Özel Denizli Cerrahi Hastanesi Uzman Klinik Psikolog Gülşah Özcan, kardeş bekleyen çocuğa nasıl davranılması gerektiğiyle ilgili tüm merak edilenleri açıkladı.

 “KISKANÇLIK DUYGUSU İÇİN ÖNERİLER”

Kıskançlık duygusunun önüne geçmek için önerilerde bulunan Özcan, “Bütün ihtiyaçları ebeveynleri tarafından karşılanan ve evin çocuğu olarak ilgi ve sevgiyi üzerinde toplayan çocuğun, yeni bir bebekten sonra kendisine olan bu ilginin azalacağı ve sevginin paylaşılacağı düşüncesiyle kardeşini kıskanması doğaldır. Kardeşi doğduktan sonra ani değişimler yasayan çocuk, bunların nedenini kardeşinin doğumuna bağlar. Bu durum yeni üyeye yönelik kızgınlık duymasına neden olur. O yüzden çocuğun hayatında oluşabilecek değişikliklere bebek doğmadan başlamak gerekir. Anne babaların fark etmesi gereken önemli nokta şudur: çocuğun öfke duyduğu kişi aslında yeni doğan kardeşi değil, Çoğunlukla artık ona eskisi gibi davranmadıklarını düşündüğü anne babasıdır.
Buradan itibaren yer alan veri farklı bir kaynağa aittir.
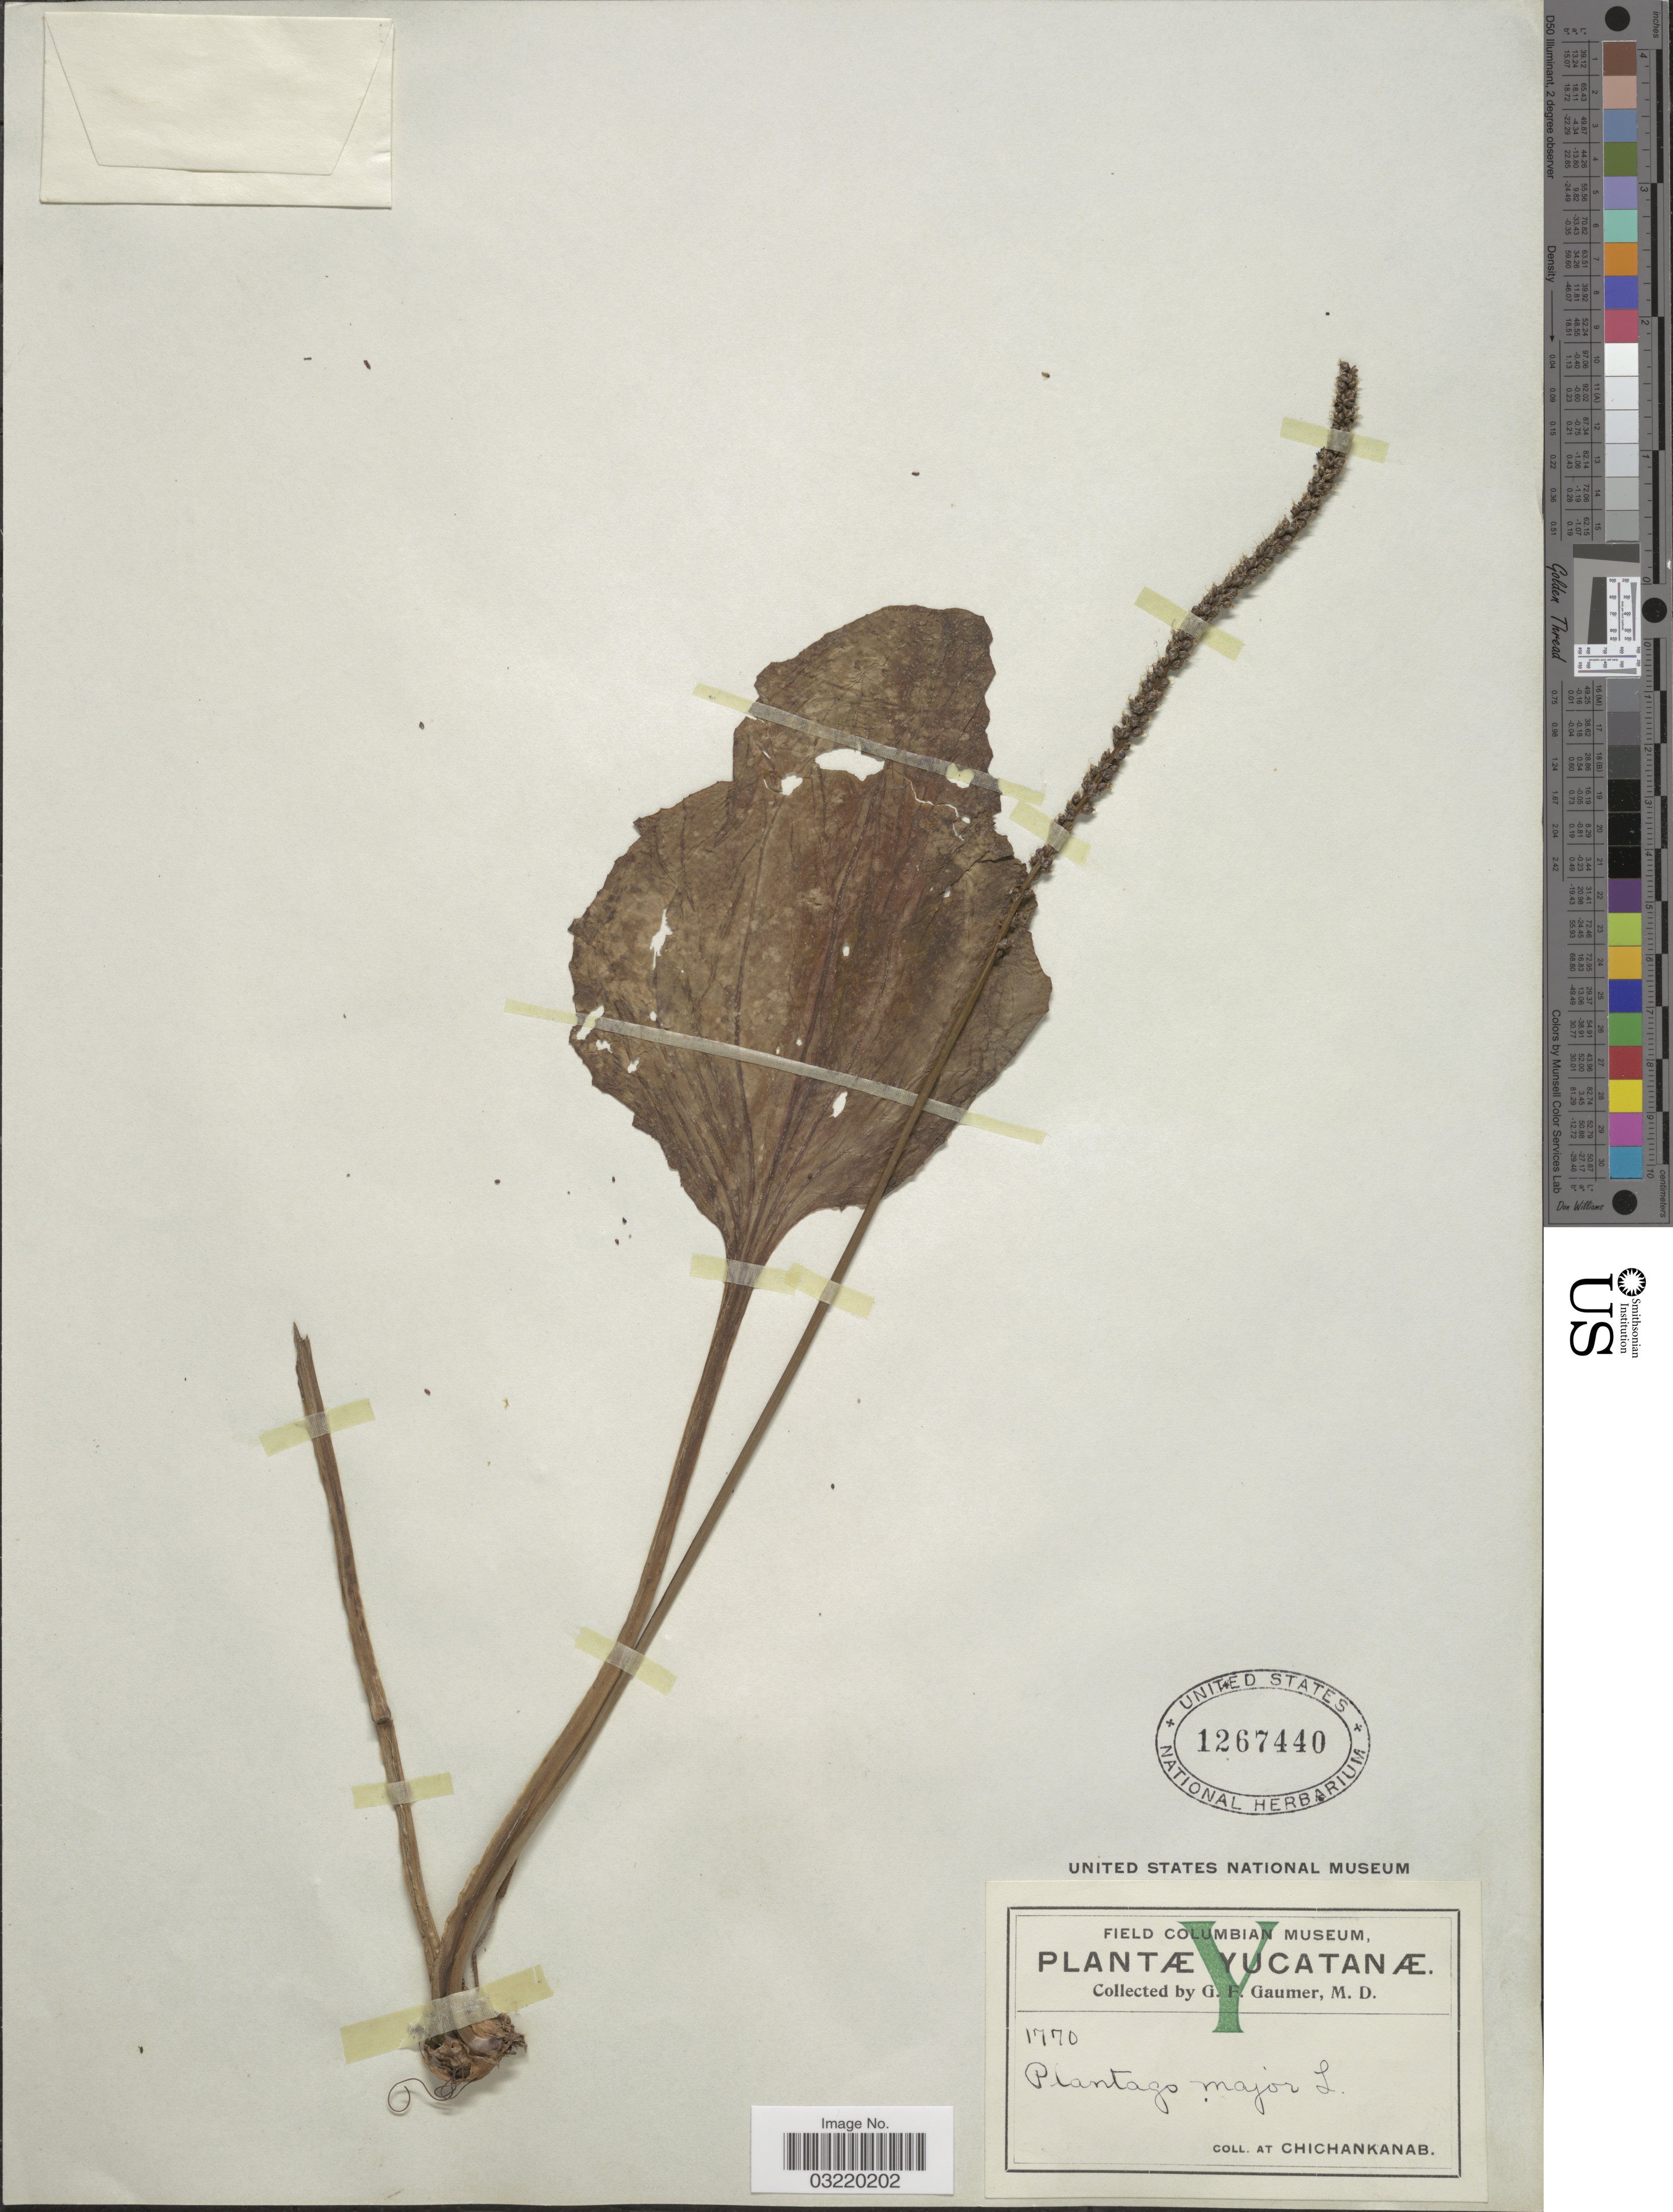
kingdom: Plantae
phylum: Tracheophyta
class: Magnoliopsida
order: Lamiales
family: Plantaginaceae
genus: Plantago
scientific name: Plantago major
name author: L.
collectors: G. F. Gaumer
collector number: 1770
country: Mexico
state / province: Yucatán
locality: At Chichankanab.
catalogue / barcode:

Ama çocuk bu öfkeyi, ona değişimlerin somut kaynağıymış gibi gözüken kardeşine yansıtır. O yüzden çocuğun bu davranışları önlenmek isteniyorsa aşırı tepki göstermeyip bu konudaki olumsuz duygularını ifade etmesine izin verilmelidir. Aşırı tepki göstermek hem çocuğun öfkesini arttıracak hem de daha sonrasında bunu ilgi çekme amaçlı kullanmasına neden olacaktır. Annenin ve babanın yapması gereken, hamileliği ve doğacak bebeği her zaman pozitif bir duyguyla çocuğa aktarabilmelidir. Ebeveynlerin doğru tutumu sergilemek adına zorlandığı bu gibi kritik durumlarda bir uzmandan destek olmaları da önemlidir” şeklinde konuştu.